Sudah diungkap berkali-kali dalam artikel yang sudah saya tulis, bahwa hakikat belajar khususnya bagi siswa/mahasisa di Indonesia adalah tatap muka. Terlebih telah terbukti, meski sebelum pandemi corona datang saja, hasil pendidikan baik secara nilai akademis maupun bukti perilaku siswa (non akademis) tetap jauh dari harapan.Karenanya begitu pandemi Covid-19 menyapa Indonesia, dan memaksa pemerintah membuat siswa dan mahasiswa selama sembilan bulan ini melakukan pembelajaran jarak jauh ( PJJ), benar-benar semakin memiriskan dunia pendidikan kita.
Belajar tatap muka saja masih belum berhasil, kini siswa dan mahasiswa di Indonesia harus melakukan PJJ. Jelas sesuatu yang semakin jauh panggang dari api.
Sejatinya, PJJ menjadi pilihan paling bijak, meski sudah terbukti proses dan perjalanannya tidak mulus, dilingkupi berbagai kendala, namun pilihan PJJ memang menjadi alternatif satu-satunya seperti pembelajaran di berbagai negara lain di dunia demi mencegah penularan virus Covid-19 di lingkungan sekolah maupun perguruan tinggi.

### Uji Pemahaman
A – Tuliskan bagian teks tentang pembelajaran jarak jauh mulai dari "Sudah diungkap berkali-kali" hingga "panggang dari api.", termasuk kata-kata penutup tersebut.
B – Ringkas paragraf dalam teks tentang pembelajaran jarak jauh yang diawali "Sejatinya, PJJ menjadi pilihan paling bijak" menjadi versi yang lebih pendek tanpa menghilangkan fakta utamanya.

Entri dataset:
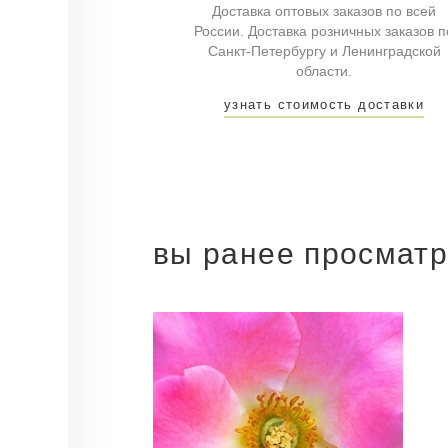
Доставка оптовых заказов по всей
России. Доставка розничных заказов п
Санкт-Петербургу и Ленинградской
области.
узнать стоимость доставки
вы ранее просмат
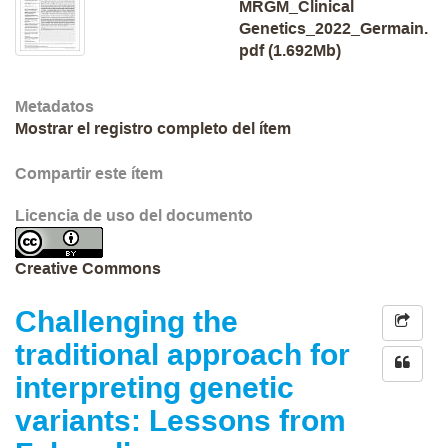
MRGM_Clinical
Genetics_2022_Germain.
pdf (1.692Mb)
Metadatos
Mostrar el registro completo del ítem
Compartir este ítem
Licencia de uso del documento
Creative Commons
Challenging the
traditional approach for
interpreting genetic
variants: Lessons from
* * *
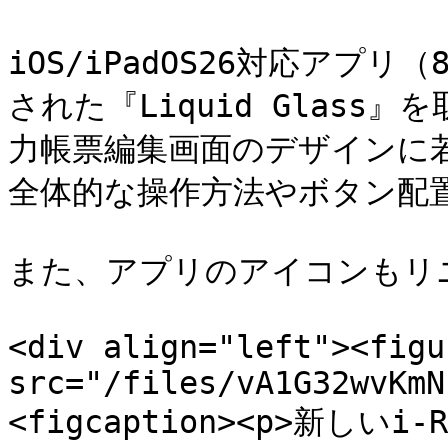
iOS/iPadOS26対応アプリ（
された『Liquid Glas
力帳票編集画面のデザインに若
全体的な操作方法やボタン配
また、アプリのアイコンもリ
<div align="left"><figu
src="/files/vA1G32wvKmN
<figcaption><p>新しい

### Hasil Tugas
A –
Sudah diungkap berkali-kali dalam artikel yang sudah saya tulis, bahwa hakikat belajar khususnya bagi siswa/mahasisa di Indonesia adalah tatap muka. Terlebih telah terbukti, meski sebelum pandemi corona datang saja, hasil pendidikan baik secara nilai akademis maupun bukti perilaku siswa (non akademis) tetap jauh dari harapan.Karenanya begitu pandemi Covid-19 menyapa Indonesia, dan memaksa pemerintah membuat siswa dan mahasiswa selama sembilan bulan ini melakukan pembelajaran jarak jauh ( PJJ), benar-benar semakin memiriskan dunia pendidikan kita.
Belajar tatap muka saja masih belum berhasil, kini siswa dan mahasiswa di Indonesia harus melakukan PJJ. Jelas sesuatu yang semakin jauh panggang dari api.

B – PJJ adalah pilihan paling bijak. Prosesnya tidak mulus dan penuh kendala. Meski begitu, PJJ tetap menjadi satu-satunya alternatif, seperti di banyak negara lain, untuk mencegah penularan Covid-19 di sekolah dan perguruan tinggi.